[EXTRAIT CHOISI]

Automne 2021

La révolution ESG transforme le marché des obligations

Points de vue sur la responsabilité fiduciaire qui oblige à repenser les placements en obligations, à repérer les risques liés aux facteurs ESG et à surmonter les obstacles empêchant leur prise en compte.

2 oct. 2021

La révolution ESG continue de se propager 

Au cours des cinq dernières années, l’essor de l’investissement responsable a transformé les marchés boursiers, tant pour les émetteurs que pour les investisseurs. Toutefois, les marchés des titres à revenu fixe ont toujours été à la traîne en ce qui concerne les facteurs environnementaux, sociaux et de gouvernance – jusqu’à tout récemment.

Selon des données récentes, il semble que la révolution ESG commence enfin dans l’univers des obligations. Le produit des émissions d’obligations de sociétés américaines axées sur les facteurs ESG a atteint 162,9 milliards de dollars depuis le début de l’année, contre 100,5 milliards de dollars pendant la même période de 2020 et 44,3 milliards de dollars en 20191. Bien que cela soit minime en comparaison à l’ensemble du marché des facteurs ESG qui se chiffre à 35 000 milliards de dollars2, la tendance montre un changement clé dans la demande et l’émission d’obligations. C’est-à-dire que les avantages de l’investissement responsable – qui sont bien connus pour les actions – sont amplifiés lorsqu’on les applique au sous-ensemble réduit, mais croissant, des titres à revenu fixe axés sur les facteurs ESG.


Pourquoi les actions ont mené le bal

L’investissement responsable a gagné en notoriété en intégrant les passifs éventuels auparavant couverts dans les notes de bas de page au processus de sélection des actions. Les risques qui ne figuraient pas au bilan ou qui étaient relégués aux pages intérieures des rapports annuels ont été mis en lumière lorsque les investisseurs ont commencé à poser des questions plus difficiles sur les enjeux ESG. Cette nouvelle transparence a souvent révélé des risques cachés pouvant nuire aux résultats d’une entreprise et faire du tort à la réputation d’un investisseur ayant l’obligation fiduciaire d’agir au mieux des intérêts du client.

[/EXTRAIT CHOISI]
[EXTRAIT DE DONNÉES]

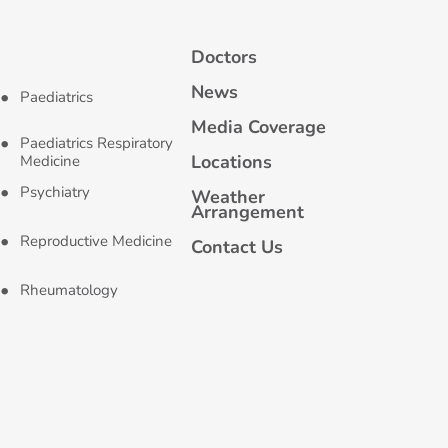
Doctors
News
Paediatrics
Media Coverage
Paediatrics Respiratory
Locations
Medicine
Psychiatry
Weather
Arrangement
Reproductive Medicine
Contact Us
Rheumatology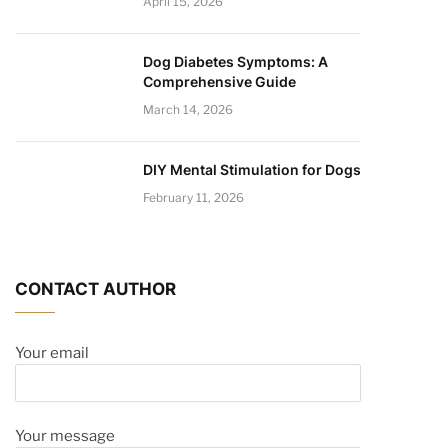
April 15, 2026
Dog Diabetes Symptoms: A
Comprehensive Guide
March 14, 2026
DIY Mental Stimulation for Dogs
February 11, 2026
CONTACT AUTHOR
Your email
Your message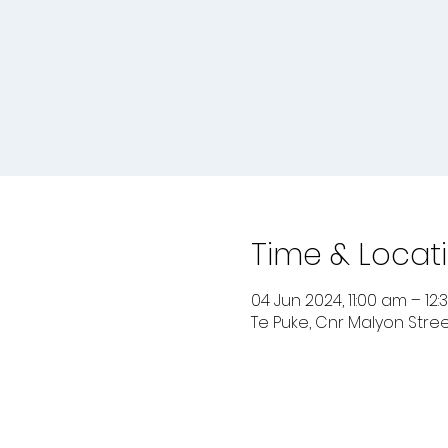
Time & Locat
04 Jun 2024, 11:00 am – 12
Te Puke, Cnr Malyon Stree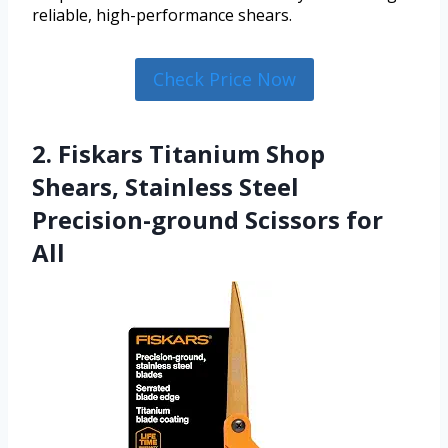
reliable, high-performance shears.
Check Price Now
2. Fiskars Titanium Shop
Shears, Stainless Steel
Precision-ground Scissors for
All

[/EXTRAIT DE DONNÉES]

— CONSIGNES DE TRAVAIL —
A. Répondez à ces questions sur le texte consacré aux obligations ESG :
(i) Pendant combien d'années l'essor de l'investissement responsable a-t-il transformé les marchés boursiers ?
(ii) Quel montant le produit des émissions d'obligations de sociétés américaines axées sur les facteurs ESG a-t-il atteint depuis le début de l'année ?
(iii) Dans la section « Pourquoi les actions ont mené le bal », à quel endroit des rapports annuels certains risques étaient-ils relégués ?
B. Poursuivez le texte sur les obligations ESG après sa dernière phrase.

— CORRIGÉ —
A.
(i) Pendant les cinq dernières années.
(ii) 162,9 milliards de dollars.
(iii) Aux pages intérieures des rapports annuels.

B.
En fait, un rapport phare publié par le Pacte mondial des Nations Unies et l’Initiative financière du Programme des Nations Unies énonce sans équivoque que « le fait de ne pas prendre en compte les facteurs de valeur des placements à long terme, notamment les questions environnementales, sociales et de gouvernance, dans le processus d’investissement est un manquement à l’obligation fiduciaire »3. De surcroit, le rapport ajoute que les plus grandes caisses de retraite du Canada ont fait preuve d’un engagement ferme à l’égard des enjeux à long terme, mais que les propriétaires d’actifs canadiens sont généralement à la traîne de leurs homologues européens en ce qui concerne les facteurs ESG. Le défi pour un bureau de gestion familiale ou une société de conseils en placement est de déterminer comment combler l’écart ESG étant donné qu’ils n’ont pas l’envergure et les ressources nécessaires pour s’engager comme un régime de retraite.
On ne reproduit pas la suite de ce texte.